Un an après la fermeture des frontières, quels enjeux pour l’immigration?
Si les frontières internationales sont maintenant fermées depuis presque un an en raison de la pandémie, les démarches d’immigration se poursuivent au Canada. En revanche, la crise a forcé certaines personnes à reporter leur projet d’immigration.
Selon l’avocate spécialisée en droit de l’immigration et mobilité internationale chez Immétis Natacha Mignon, il y a de la «confusion» entre la fermeture des frontières et la poursuite des démarches d’immigration.
«En fait, tout au long de la crise, le traitement des demandes de permis de travail et des demandes de résidence permanente s’est poursuivi de façon relativement normale avec des délais certes… Mais je dirais qu’actuellement ça va quand même bien», explique-t-elle.
D’ailleurs, depuis août dernier, Me Mignon observe une forte demande des employeurs en matière d’immigration. En effet, les frontières sont encore ouvertes aux travailleurs étrangers qui ont une offre d’emploi.
«Ce qu’on constate aujourd’hui, malgré le taux de chômage qui a augmenté dans certaines régions, c’est un besoin criant de main-d’œuvre des employeurs canadiens», émet-elle.

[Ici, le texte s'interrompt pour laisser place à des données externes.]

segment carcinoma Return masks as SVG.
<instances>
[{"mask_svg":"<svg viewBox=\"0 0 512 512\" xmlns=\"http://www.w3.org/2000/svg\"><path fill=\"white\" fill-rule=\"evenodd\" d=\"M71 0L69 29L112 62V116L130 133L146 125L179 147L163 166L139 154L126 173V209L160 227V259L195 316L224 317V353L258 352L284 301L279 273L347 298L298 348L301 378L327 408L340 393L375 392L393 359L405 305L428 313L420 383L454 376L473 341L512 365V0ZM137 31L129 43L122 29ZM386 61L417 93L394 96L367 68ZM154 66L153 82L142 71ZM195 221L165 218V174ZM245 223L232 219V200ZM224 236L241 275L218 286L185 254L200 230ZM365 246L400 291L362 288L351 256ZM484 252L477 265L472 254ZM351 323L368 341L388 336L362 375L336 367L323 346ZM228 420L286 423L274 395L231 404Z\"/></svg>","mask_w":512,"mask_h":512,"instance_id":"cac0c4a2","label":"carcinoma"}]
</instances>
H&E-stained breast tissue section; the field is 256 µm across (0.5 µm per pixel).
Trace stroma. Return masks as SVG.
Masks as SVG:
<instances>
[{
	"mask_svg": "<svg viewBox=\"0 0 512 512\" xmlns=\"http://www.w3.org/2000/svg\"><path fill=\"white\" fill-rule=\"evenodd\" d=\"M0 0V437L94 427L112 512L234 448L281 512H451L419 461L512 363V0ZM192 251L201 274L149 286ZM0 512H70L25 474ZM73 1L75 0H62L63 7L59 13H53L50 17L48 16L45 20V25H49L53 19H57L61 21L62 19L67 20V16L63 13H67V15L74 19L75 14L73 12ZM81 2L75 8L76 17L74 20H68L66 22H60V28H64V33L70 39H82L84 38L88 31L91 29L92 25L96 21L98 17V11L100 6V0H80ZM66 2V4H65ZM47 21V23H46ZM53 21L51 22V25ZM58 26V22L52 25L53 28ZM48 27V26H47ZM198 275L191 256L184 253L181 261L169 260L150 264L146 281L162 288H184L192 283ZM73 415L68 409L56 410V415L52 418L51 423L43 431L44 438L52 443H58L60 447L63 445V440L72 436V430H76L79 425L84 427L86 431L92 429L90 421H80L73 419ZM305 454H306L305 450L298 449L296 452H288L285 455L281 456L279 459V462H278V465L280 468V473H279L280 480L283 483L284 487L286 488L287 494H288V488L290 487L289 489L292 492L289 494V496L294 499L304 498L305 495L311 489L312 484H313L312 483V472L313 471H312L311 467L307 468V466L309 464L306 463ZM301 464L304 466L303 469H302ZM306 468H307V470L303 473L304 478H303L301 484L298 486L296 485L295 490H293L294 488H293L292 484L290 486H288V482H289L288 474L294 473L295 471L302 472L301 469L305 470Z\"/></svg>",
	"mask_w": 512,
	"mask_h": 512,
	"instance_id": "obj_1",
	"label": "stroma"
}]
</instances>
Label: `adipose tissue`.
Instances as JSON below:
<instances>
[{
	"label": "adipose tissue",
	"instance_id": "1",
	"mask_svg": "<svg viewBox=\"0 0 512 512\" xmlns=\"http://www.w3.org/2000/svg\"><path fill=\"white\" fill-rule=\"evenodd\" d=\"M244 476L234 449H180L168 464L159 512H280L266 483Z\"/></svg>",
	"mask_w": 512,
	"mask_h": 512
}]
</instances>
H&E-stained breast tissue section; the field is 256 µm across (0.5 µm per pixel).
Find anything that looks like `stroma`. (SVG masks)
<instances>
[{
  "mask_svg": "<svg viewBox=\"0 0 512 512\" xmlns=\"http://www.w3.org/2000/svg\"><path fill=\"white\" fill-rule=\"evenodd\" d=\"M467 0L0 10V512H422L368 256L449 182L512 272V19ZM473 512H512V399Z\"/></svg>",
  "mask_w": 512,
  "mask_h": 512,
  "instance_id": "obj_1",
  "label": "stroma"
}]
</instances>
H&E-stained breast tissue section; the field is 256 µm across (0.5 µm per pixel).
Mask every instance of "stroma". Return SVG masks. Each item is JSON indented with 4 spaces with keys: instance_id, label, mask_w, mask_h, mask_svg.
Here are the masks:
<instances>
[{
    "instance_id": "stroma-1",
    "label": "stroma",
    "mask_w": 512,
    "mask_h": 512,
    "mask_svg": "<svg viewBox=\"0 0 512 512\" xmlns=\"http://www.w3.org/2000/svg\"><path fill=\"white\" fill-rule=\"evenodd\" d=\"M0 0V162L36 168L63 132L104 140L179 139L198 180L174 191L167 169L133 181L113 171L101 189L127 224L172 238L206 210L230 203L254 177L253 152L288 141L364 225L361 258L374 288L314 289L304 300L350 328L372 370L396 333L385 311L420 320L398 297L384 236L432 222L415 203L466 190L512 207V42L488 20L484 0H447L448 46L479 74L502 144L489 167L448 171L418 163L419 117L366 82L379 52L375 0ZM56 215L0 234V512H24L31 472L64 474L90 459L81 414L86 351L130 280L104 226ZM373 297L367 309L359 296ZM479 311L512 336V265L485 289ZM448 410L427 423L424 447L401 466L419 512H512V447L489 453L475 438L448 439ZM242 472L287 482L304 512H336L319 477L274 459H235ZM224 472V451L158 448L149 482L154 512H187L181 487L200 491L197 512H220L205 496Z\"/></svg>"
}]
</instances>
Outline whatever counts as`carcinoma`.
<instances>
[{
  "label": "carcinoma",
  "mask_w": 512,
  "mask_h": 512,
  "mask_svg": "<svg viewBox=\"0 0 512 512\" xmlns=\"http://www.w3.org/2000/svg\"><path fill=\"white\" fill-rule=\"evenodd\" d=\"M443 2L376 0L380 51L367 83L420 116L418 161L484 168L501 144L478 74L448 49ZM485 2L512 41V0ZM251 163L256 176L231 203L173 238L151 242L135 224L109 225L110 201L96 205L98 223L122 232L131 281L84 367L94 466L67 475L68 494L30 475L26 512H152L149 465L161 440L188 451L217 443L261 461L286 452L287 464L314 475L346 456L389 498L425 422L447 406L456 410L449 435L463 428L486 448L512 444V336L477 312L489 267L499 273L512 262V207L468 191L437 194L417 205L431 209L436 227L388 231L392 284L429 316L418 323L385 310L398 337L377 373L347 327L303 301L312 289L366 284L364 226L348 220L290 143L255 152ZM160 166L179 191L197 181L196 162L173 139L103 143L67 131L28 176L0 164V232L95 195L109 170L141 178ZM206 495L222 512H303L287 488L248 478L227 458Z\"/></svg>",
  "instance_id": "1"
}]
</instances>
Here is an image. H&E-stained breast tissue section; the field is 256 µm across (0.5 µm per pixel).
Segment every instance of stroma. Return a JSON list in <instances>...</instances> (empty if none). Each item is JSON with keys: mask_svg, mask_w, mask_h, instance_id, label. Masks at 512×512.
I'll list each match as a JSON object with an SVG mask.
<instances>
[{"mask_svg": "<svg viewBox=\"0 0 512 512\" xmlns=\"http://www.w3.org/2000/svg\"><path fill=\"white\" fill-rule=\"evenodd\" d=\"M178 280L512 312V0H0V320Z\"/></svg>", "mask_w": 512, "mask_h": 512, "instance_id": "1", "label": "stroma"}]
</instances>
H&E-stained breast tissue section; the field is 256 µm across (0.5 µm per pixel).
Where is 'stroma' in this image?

La crise a freiné l’appétit de certains
Toutefois, Me Natacha Mignon souligne que la pandémie a pu freiner l’appétit de certains.
«Vous avez des personnes qui ont pu remettre à plus tard leur projet d’immigration compte tenu du fait qu’il y avait cette fermeture des frontières. Elles savaient que si elles émigraient pendant la pandémie, elles auraient plus de mal à faire des allers-retours avec leur pays d’origine», mentionne-t-elle.
D’ailleurs, les chiffres de Statistique Canada publiés en décembre démontrent que la croissance de la population s’est pratiquement interrompue.
Bien qu’on puisse croire que cela s’explique par la hausse des décès due à la pandémie, ce serait plutôt les pertes migratoires internationales qui expliqueraient cette stagnation démographique.
Une expérience d’immigration différente
Il est certain que l’expérience des immigrants arrivés au Canada durant la crise ou même un peu avant est différente, souligne Me Natacha Mignon. «Quand on arrive comme immigrant, on découvre les festivals, on découvre les week-ends aux États-Unis, on se fait tout un groupe d’amis, dit-elle. Mais les immigrants qui sont arrivés depuis mars dernier, ce n’est pas ce qu’ils ont vécu.»
C’est le cas de Lorine Benoit, une Française venue s’installer à Montréal avec son conjoint en janvier 2020.
L’immigrante confie que la pandémie a complètement bouleversé ses plans de découvrir le Canada et ses alentours. «Quand on change de pays, on se fait tout une idée de tout ce qu’on va pouvoir faire [dans notre pays d’accueil]. Surtout au Canada, il y a la possibilité notamment d’aller aux États-Unis donc on prévoit des voyages, on prévoit de découvrir», raconte-t-elle.
Dans les premières semaines de son arrivée au pays, Lorine Benoit s’est occupée des tâches administratives, comme trouver un logement et ouvrir un compte bancaire. «Ça passe très vite et on ne prend pas le temps de découvrir au début. On se dit qu’on va faire ça après», dit-elle.
Mais aussitôt installée, la Française a dû se confiner. «C’était très particulier d’être dans un endroit qu’on ne connaît pas, très loin de sa famille, dans un appartement qu’on n’a pas choisi en se disant qu’on allait y rester 24 heures sur 24», explique Mme Benoit.
C’est d’ailleurs le fait de ne pas pouvoir retourner dans son pays d’origine et voir ses proches qu’elle trouve le plus difficile.
Un an plus tard, Lorine Benoit pense qu’elle aurait remis ses plans d’immigration à plus tard si elle avait su ce qui arriverait. «Quand on change de pays, on laisse tout derrière soi. Donc je comprends tout à fait que certains reportent leur projet d’immigration et j’aurai fait pareil», affirme-t-elle.